Exercise objective
State how many lines in the following entries hold the word "ταινία". The reply is that number only.

----- Working data

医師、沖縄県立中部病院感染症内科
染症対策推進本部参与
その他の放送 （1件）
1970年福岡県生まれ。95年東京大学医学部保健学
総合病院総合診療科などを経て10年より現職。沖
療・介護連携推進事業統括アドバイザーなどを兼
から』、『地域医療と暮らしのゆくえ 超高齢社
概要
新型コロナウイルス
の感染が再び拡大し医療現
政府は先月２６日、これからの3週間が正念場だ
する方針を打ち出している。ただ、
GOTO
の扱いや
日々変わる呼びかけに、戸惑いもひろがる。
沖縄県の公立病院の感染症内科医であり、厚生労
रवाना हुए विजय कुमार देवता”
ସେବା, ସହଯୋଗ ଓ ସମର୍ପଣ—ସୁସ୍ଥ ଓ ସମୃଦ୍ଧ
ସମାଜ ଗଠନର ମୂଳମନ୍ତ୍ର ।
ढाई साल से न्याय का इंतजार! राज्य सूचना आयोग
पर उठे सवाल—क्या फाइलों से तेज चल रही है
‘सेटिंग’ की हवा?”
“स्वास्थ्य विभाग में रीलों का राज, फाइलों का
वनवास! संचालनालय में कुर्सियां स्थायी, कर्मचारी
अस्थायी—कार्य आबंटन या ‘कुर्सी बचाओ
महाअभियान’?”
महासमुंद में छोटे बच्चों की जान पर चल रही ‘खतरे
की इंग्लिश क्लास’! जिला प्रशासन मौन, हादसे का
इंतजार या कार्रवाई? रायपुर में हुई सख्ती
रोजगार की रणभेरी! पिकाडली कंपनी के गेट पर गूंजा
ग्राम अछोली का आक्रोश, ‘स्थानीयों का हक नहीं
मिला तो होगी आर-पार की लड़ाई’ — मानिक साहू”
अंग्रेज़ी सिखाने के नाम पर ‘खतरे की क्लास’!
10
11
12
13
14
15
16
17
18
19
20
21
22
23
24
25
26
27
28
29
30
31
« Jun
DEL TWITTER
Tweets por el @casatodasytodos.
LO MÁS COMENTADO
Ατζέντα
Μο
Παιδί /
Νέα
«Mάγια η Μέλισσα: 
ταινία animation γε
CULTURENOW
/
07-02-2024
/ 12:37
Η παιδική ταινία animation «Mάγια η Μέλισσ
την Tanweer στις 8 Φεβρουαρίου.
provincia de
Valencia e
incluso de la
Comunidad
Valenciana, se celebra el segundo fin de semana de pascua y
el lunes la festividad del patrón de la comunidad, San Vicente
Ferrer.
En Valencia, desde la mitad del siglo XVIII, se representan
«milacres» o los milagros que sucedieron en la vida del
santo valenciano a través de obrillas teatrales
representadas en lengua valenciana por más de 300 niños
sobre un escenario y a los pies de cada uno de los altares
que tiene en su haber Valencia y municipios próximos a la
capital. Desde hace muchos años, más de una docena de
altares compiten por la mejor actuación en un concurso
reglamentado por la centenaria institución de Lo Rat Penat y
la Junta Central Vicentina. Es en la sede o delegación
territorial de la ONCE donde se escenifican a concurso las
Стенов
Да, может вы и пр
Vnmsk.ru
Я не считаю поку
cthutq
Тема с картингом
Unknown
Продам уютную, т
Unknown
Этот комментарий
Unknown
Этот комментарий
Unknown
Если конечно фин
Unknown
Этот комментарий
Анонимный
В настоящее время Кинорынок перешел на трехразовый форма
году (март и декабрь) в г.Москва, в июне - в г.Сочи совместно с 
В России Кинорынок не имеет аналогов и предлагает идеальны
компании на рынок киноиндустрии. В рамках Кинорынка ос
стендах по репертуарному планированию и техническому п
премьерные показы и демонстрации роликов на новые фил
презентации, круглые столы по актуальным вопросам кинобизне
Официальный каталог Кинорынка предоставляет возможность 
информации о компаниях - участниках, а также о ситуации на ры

----------

Answer to this problem
2